*Your goal*.
Render all of the data below as a numbered list, leaving out any blank lines.

*Dataset records*.
......

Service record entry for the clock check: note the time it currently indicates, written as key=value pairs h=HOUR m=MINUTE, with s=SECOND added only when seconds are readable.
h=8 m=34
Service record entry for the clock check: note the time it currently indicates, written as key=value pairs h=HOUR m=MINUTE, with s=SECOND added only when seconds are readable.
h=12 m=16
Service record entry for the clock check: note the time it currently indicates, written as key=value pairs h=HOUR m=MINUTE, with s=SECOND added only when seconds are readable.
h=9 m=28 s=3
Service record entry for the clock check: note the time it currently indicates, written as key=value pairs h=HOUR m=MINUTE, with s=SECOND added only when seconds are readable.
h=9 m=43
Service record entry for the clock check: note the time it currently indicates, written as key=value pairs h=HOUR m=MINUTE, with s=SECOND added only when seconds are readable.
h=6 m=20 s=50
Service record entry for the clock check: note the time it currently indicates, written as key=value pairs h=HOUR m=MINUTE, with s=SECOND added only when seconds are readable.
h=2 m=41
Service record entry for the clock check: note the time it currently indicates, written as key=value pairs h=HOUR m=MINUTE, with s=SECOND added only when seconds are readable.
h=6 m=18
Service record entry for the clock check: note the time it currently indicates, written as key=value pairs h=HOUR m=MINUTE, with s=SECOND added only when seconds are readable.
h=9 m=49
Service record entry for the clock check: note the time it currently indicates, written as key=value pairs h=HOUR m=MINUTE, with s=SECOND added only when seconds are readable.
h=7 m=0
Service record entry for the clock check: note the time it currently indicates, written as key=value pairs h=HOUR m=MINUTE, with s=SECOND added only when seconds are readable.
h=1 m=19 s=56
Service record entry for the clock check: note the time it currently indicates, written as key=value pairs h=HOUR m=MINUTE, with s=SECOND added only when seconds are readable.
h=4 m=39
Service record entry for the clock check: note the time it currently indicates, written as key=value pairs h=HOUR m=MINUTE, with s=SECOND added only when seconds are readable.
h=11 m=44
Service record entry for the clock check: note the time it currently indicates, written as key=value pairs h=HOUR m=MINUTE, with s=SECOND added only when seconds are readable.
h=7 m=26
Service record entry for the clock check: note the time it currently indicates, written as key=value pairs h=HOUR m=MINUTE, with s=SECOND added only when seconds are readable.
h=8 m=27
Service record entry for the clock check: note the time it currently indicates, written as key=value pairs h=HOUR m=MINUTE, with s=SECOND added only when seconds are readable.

......

*Problem solution*.
1. Service record entry for the clock check: note the time it currently indicates, written as key=value pairs h=HOUR m=MINUTE, with s=SECOND added only when seconds are readable.
2. h=8 m=34
3. Service record entry for the clock check: note the time it currently indicates, written as key=value pairs h=HOUR m=MINUTE, with s=SECOND added only when seconds are readable.
4. h=12 m=16
5. Service record entry for the clock check: note the time it currently indicates, written as key=value pairs h=HOUR m=MINUTE, with s=SECOND added only when seconds are readable.
6. h=9 m=28 s=3
7. Service record entry for the clock check: note the time it currently indicates, written as key=value pairs h=HOUR m=MINUTE, with s=SECOND added only when seconds are readable.
8. h=9 m=43
9. Service record entry for the clock check: note the time it currently indicates, written as key=value pairs h=HOUR m=MINUTE, with s=SECOND added only when seconds are readable.
10. h=6 m=20 s=50
11. Service record entry for the clock check: note the time it currently indicates, written as key=value pairs h=HOUR m=MINUTE, with s=SECOND added only when seconds are readable.
12. h=2 m=41
13. Service record entry for the clock check: note the time it currently indicates, written as key=value pairs h=HOUR m=MINUTE, with s=SECOND added only when seconds are readable.
14. h=6 m=18
15. Service record entry for the clock check: note the time it currently indicates, written as key=value pairs h=HOUR m=MINUTE, with s=SECOND added only when seconds are readable.
16. h=9 m=49
17. Service record entry for the clock check: note the time it currently indicates, written as key=value pairs h=HOUR m=MINUTE, with s=SECOND added only when seconds are readable.
18. h=7 m=0
19. Service record entry for the clock check: note the time it currently indicates, written as key=value pairs h=HOUR m=MINUTE, with s=SECOND added only when seconds are readable.
20. h=1 m=19 s=56
21. Service record entry for the clock check: note the time it currently indicates, written as key=value pairs h=HOUR m=MINUTE, with s=SECOND added only when seconds are readable.
22. h=4 m=39
23. Service record entry for the clock check: note the time it currently indicates, written as key=value pairs h=HOUR m=MINUTE, with s=SECOND added only when seconds are readable.
24. h=11 m=44
25. Service record entry for the clock check: note the time it currently indicates, written as key=value pairs h=HOUR m=MINUTE, with s=SECOND added only when seconds are readable.
26. h=7 m=26
27. Service record entry for the clock check: note the time it currently indicates, written as key=value pairs h=HOUR m=MINUTE, with s=SECOND added only when seconds are readable.
28. h=8 m=27
29. Service record entry for the clock check: note the time it currently indicates, written as key=value pairs h=HOUR m=MINUTE, with s=SECOND added only when seconds are readable.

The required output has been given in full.